Et qu'en est-il du bien-être social ? De l'épanouissement personnel ? Sur le plan théorique, le capitalisme libéral promet la prospérité pour tous. Chaque individu devrait avoir la possibilité d'aller aussi loin qu'il le souhaite, et l'État devrait assurer un minimum de conditions pour que cela se produise. Mais la réalité est moins lumineuse : ce qui est souvent présenté comme liberté n'est rien d'autre que de l'auto-exploitation déguisée en autonomie. Le sujet contemporain doit constamment se réinventer, se vendre, se dépasser, sans filet de sécurité. Les crises économiques cycliques, l'inégalité croissante, l'effondrement écologique et la détérioration de la santé mentale mettent en évidence que cette « religion du moi » peut être aussi exigeante —et aussi cruelle— que n'importe quel système théocratique.

Le bien-être est réduit à ce que le marché permet. Si vous pouvez payer, vous y avez accès. Sinon, le système vous fait sentir que c'est de votre faute, que vous n'avez pas fait assez d'efforts. Le paradis promis est toujours un pas au-delà. Et cela suffit à maintenir le culte en marche.

Chine : le mythe du retour au centre du monde

Face à cette religion du désir individuel qui fragmente tout, le capitalisme chinois contemporain propose une logique complètement différente : une religion de l'ordre, ancrée dans un récit collectif. En son centre se trouve un mythe puissant : le retour de la Chine à la place qui lui revient en tant qu'axe du monde. Cette idée, profondément enracinée dans la conscience nationale, se nourrit d'une blessure historique : le soi-disant siècle des humiliations.

Entre le milieu du 19e siècle et la première moitié du 20e siècle, la Chine a été pillée, envahie et soumise par les puissances étrangères.

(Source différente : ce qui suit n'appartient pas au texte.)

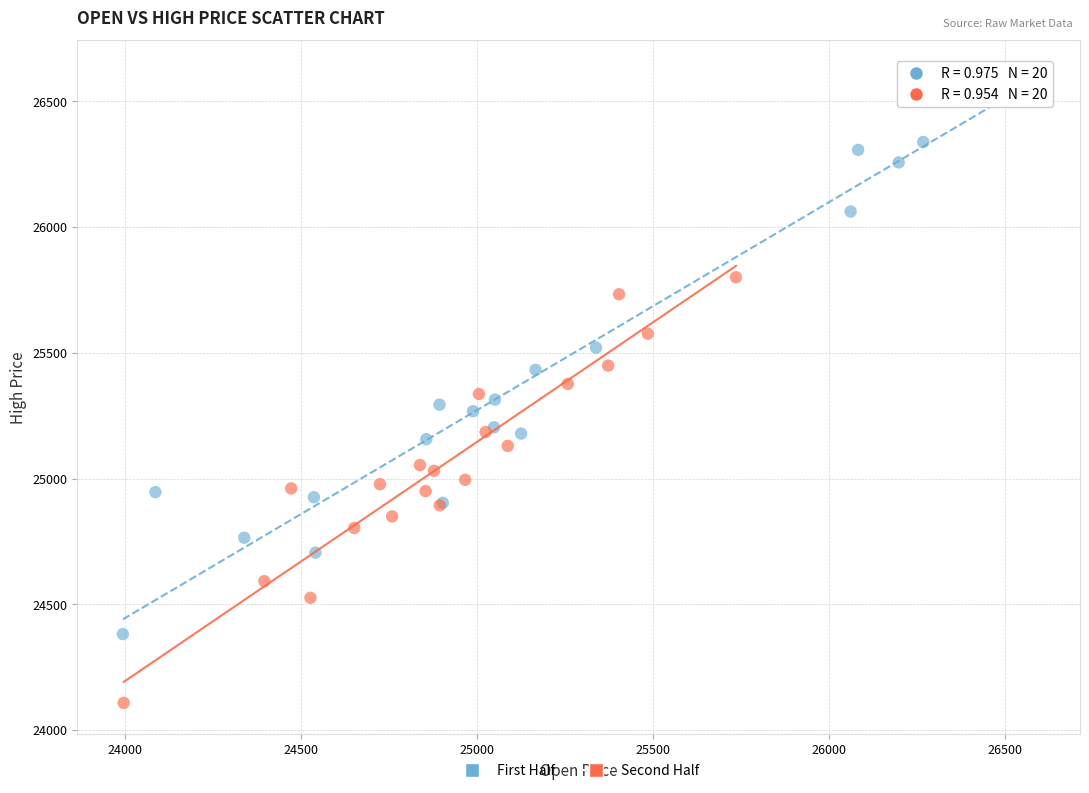

Which series has the widest spread of Y values?

First Half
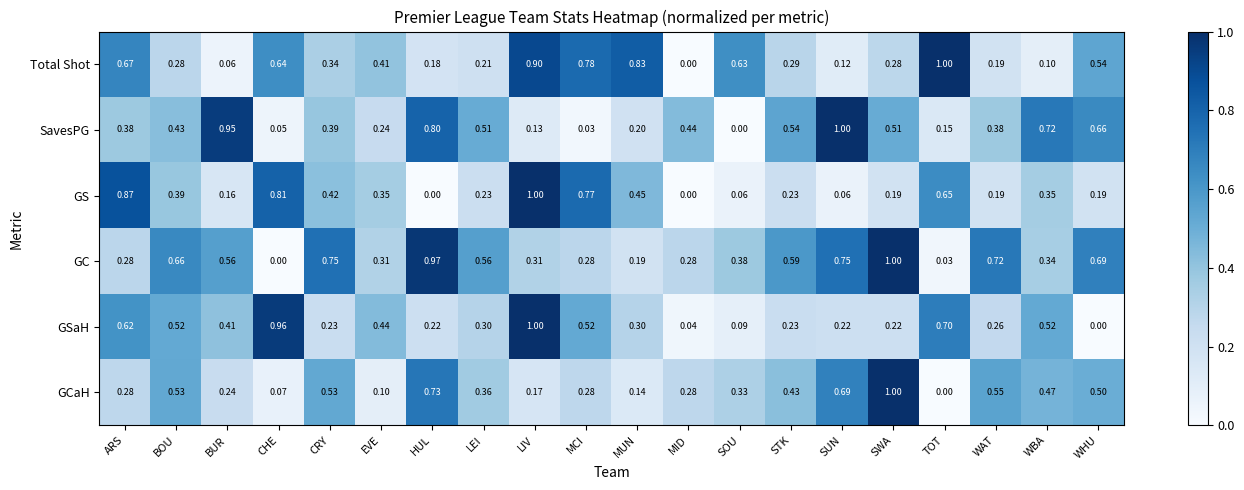

At which label is GSaH closest to 0?

WHU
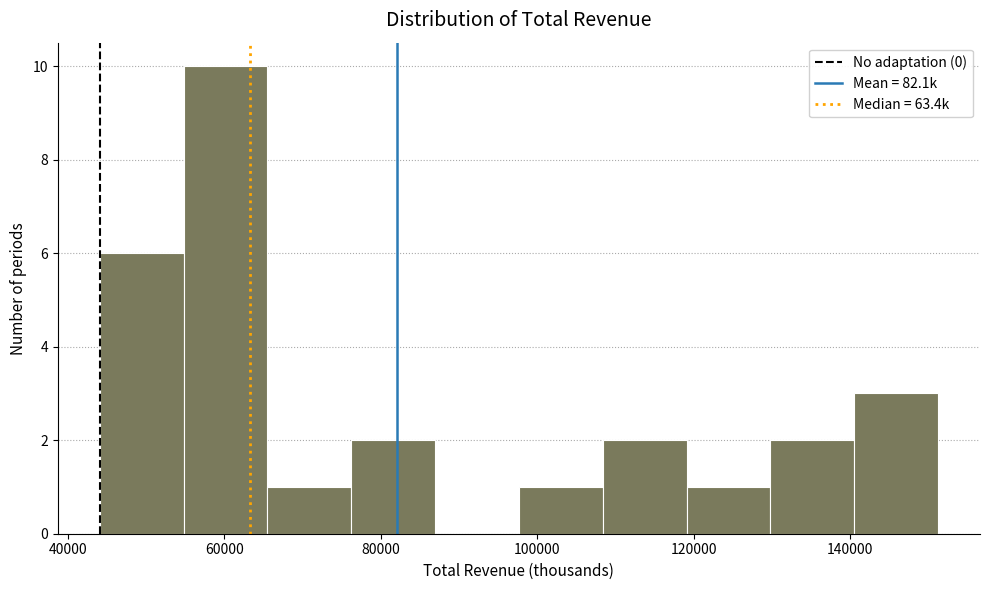

Reading left to right, transcribe this chart: for each bar, give the range it covers on the x-axis and its height. Neither the bar edges nor the heights are printed on the chart, so give them approximately, as read against the axes.

44000 to 54000: 6
54000 to 66000: 10
66000 to 76000: 1
76000 to 86000: 2
86000 to 98000: 0
98000 to 108000: 1
108000 to 120000: 2
120000 to 130000: 1
130000 to 140000: 2
140000 to 152000: 3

L'Empire britannique, la France, l'Allemagne, la Russie, le Japon et, plus tard, les États-Unis, ont imposé des guerres inégales, des traités abusifs et des cessions territoriales, comme dans le cas de Hong Kong. Les guerres de l'Opium, les traités de paix rédigés de force, les zones d'influence étrangère et l'invasion brutale japonaise pendant la Seconde Guerre mondiale ont démembré le corps politique et symbolique du pays. Cette série d'humiliations n'a pas été oubliée : elle a été transformée en mythe fondateur de la renaissance nationale.

Le Parti Communiste Chinois, loin de renier cette blessure, l'a incorporée comme base symbolique de sa légitimité. Son discours ne tourne pas autour de la liberté individuelle, mais autour de la restauration d'une grandeur perdue. Le marché n'est pas au service du sujet, mais au service de l'État et du projet civilisationnel. La prospérité économique n'est pas une promesse d'épanouissement personnel, mais un outil pour retrouver la place centrale que, selon le récit officiel, la Chine n'aurait jamais dû perdre. L'accomplissement individuel n'a de sens que dans la mesure où il contribue au destin collectif : que la Chine retrouve sa place de centre du monde.